● WHAT TO DO
- a) In the commentary on Tesla's 2024 proxy statement, on what date did TSLA file that proxy statement?
- b) Reproduce the stretch of the Tesla proxy commentary from "We noted the" through "rectify the disclosures.".
- c) Carry the commentary on Tesla's 2024 proxy statement forward from its last sentence.

----- SELECTED EXCERPT

Musk responded by … posting on X his desire to move the TSLA domicile from Delaware to Texas. Presumably Texas law would let him do more than Delaware would, on exec comp, corp gov, M&A, and who knows what else. Beyond that we could only speculate, until now. On April 16, TSLA filed its proxy statement for the 2024 AGM, with two immensely significant proposals.

First, TSLA indeed asks shareholders to vote on reincorporating from Delaware to Texas. Second, TSLA asks shareholders to vote again on the 2018 exec comp plan. While the reincorporation proposal faces long odds, the comp plan has a decent chance to gain shareholder approval.

We haven’t studied the reincorporation proposal, including the extensive analysis and rationale that TSLA includes in the proxy statement. Wiser observers than us can parse corporate domiciles. We activists grumble about Delaware but end up embracing it. We also view skeptically anything TSLA claims benefits shareholders. Thus, we expect to oppose it.

Second, we did study the compensation proposal. TSLA positioned it fairly well for another shareholder vote and responded to some of the important challenges from Tornetta.

TSLA Still Has a Failure to Negotiate

We noted the two central problems with the original comp plan: failure to negotiate (hard or even at all) with Musk, and deficient disclosures (of, among other things, the failure to negotiate) in the proxy statement that elicited the original shareholder approval in 2018. The proxy proposal does nothing about the negotiation and seeks to rectify the disclosures.

----------
----- RAW DATA

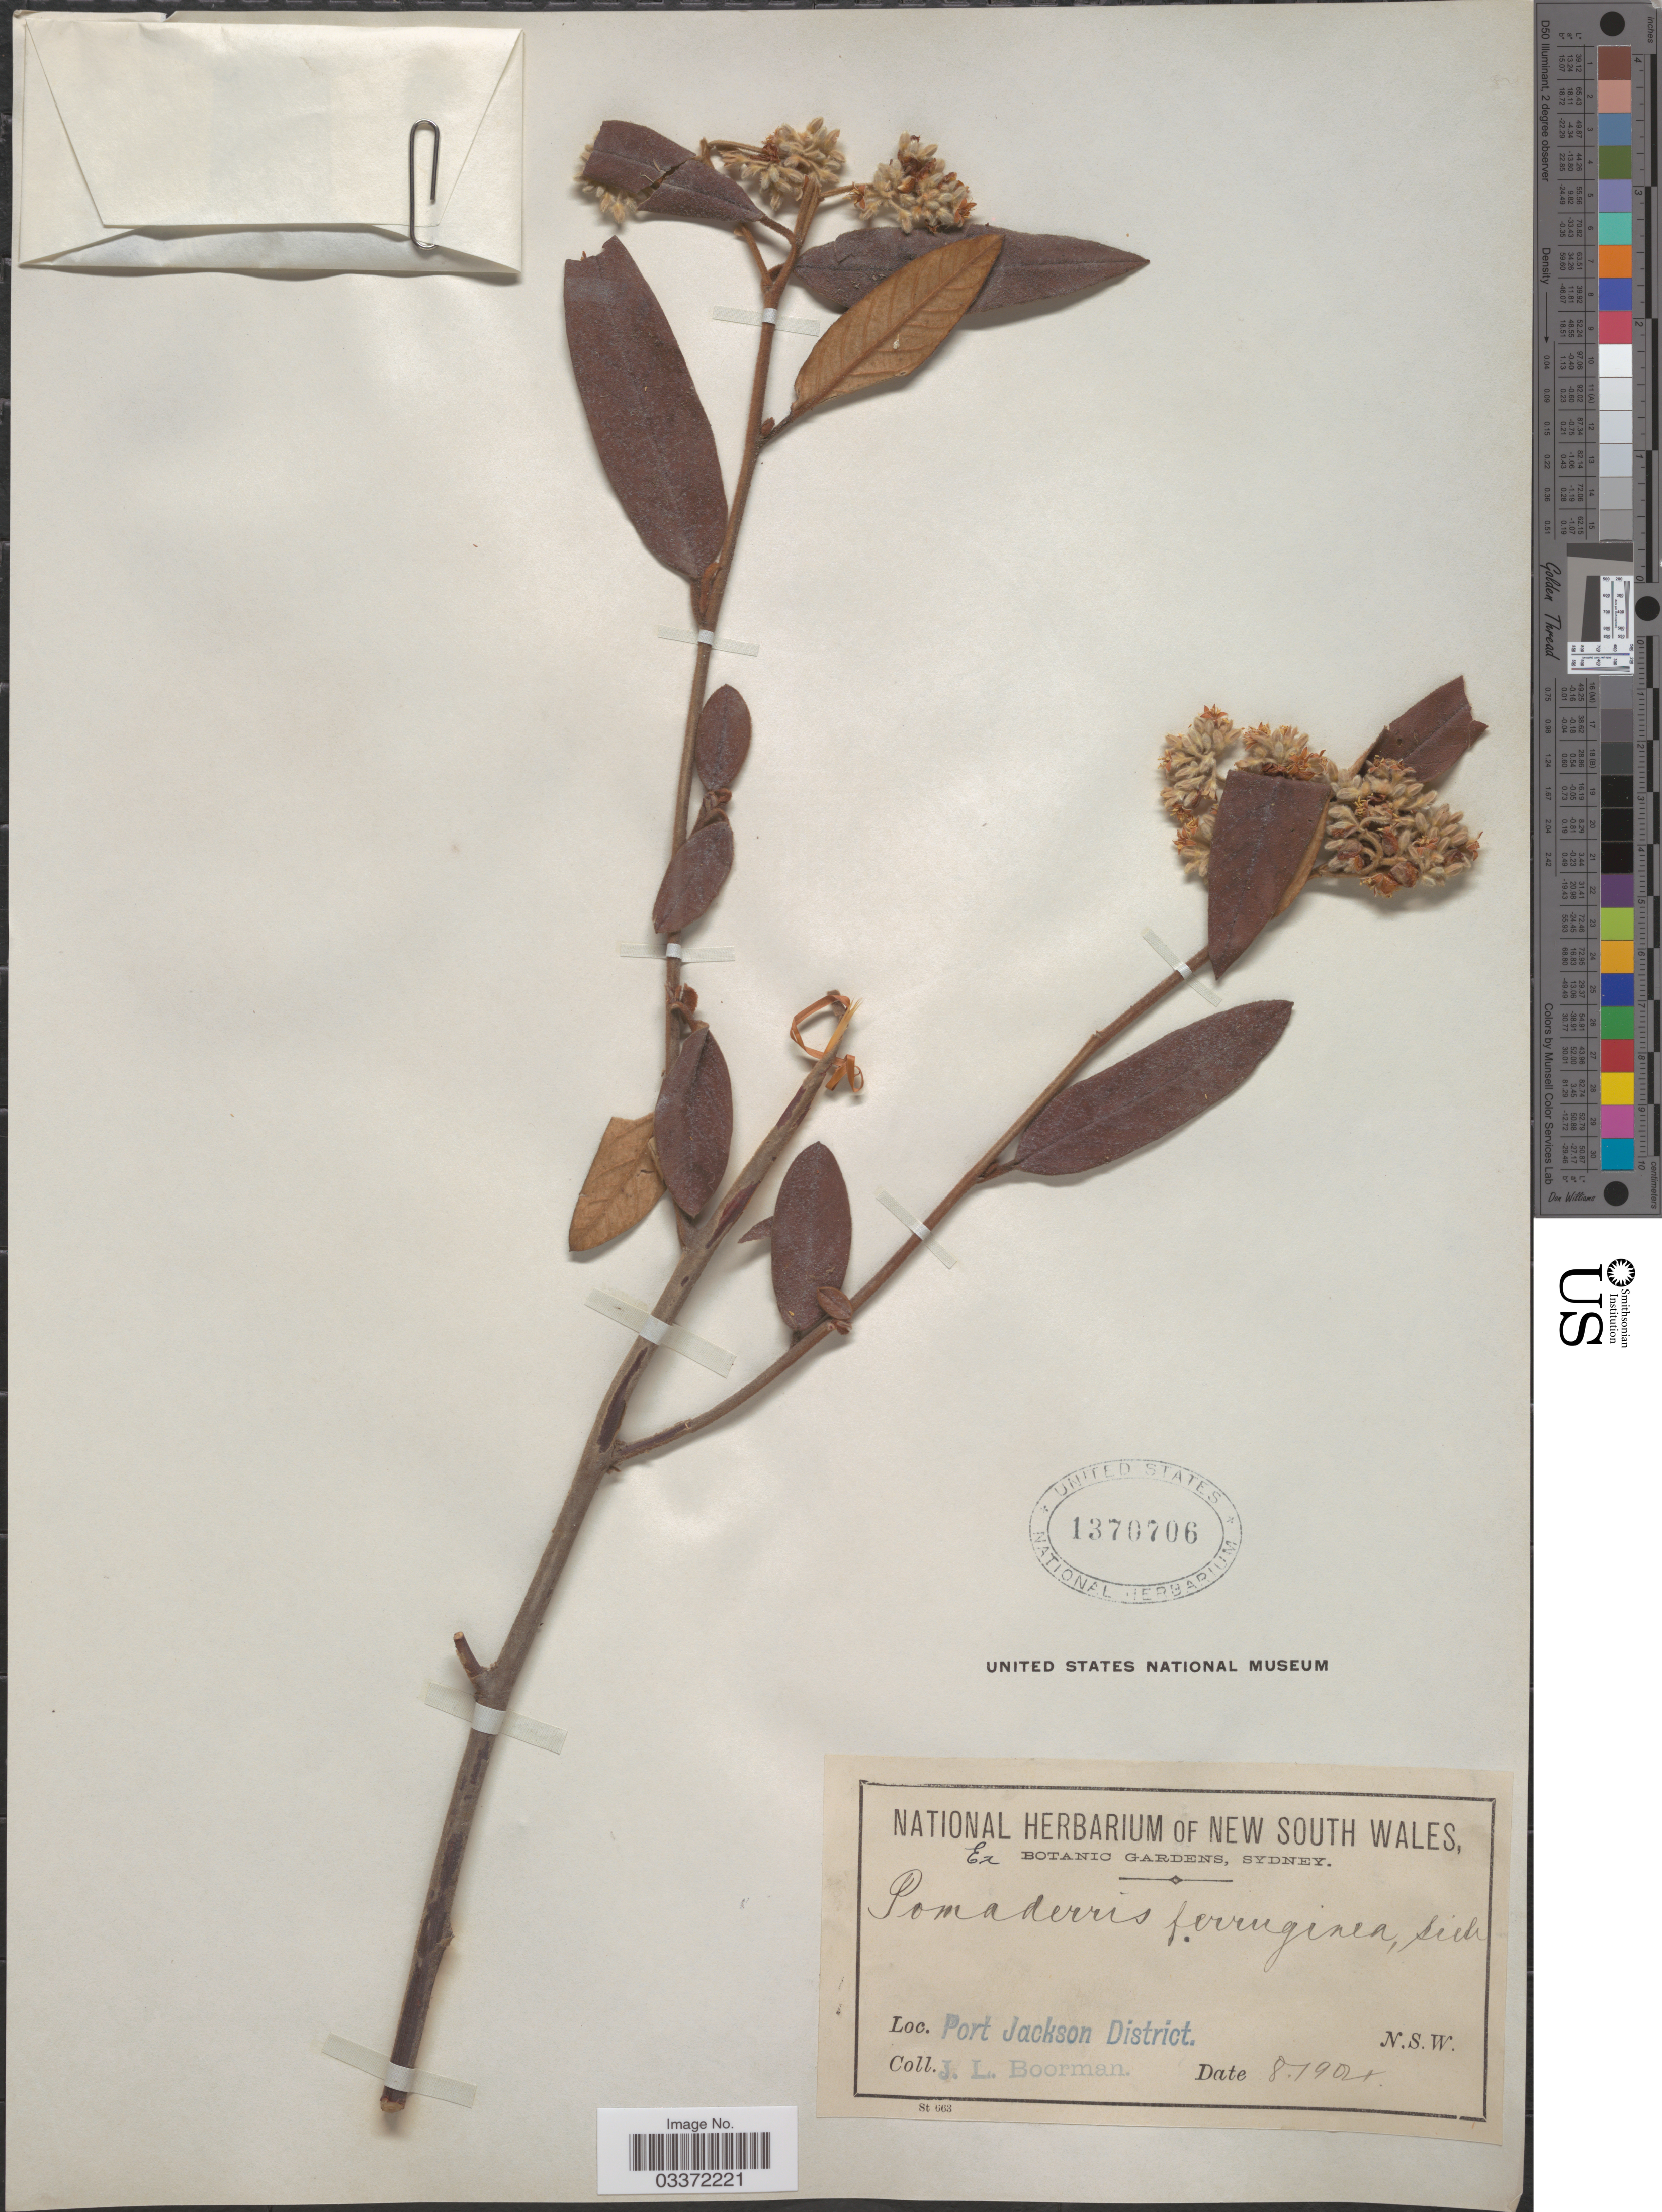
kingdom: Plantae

----------

● REPLIES
- a) April 16

- b)
We noted the two central problems with the original comp plan: failure to negotiate (hard or even at all) with Musk, and deficient disclosures (of, among other things, the failure to negotiate) in the proxy statement that elicited the original shareholder approval in 2018. The proxy proposal does nothing about the negotiation and seeks to rectify the disclosures.

- c)
For the 2024 proxy proposal, the BoD affirmatively did not renegotiate any of the 2018 plan with Musk. It “did not substantively re-evaluate the amount or terms of the 2018 CEO Performance Award and did not engage a compensation consultant. It did not negotiate with Mr. Musk.” If anything, the BoD more-or-less admits it did failed to negotiate the package in 2018, too.

Yet, the BoD improved disclosure substantially. It includes the entire Tornetta order in the proxy statement and summarizes it accurately and completely, including the bad parts. The BoD essentially asks shareholders to approve the 2018 plan again in 2024, with better disclosure than shareholders had in 2018.

TSLA speculates that shareholders won’t care about the failure to negotiate. It has evidence they don’t. The proxy statement goes on and on (p. E-20-22) how shareholders protested Tornetta:

Since the Tornetta Opinion … many stockholders have strongly expressed support for Mr. Musk’s compensation. The [BoD] noted that dozens of institutional stockholders have, unprompted, told the Company’s Investor Relations team that they disagree with Tornetta’s invalidation of the 2018 CEO Performance Award. Seven institutional stockholders — including four of the top 10 — felt strongly enough to seek a meeting with the Board Chair and raise the issue. One of those top 10 investors, T. Rowe Price, sent a follow up letter to the Board Chair reiterating its support for a new stockholder vote…

The proxy statement excerpts the letter from T. Rowe Price (p. E-21), which is slightly embarrassing in its admiration.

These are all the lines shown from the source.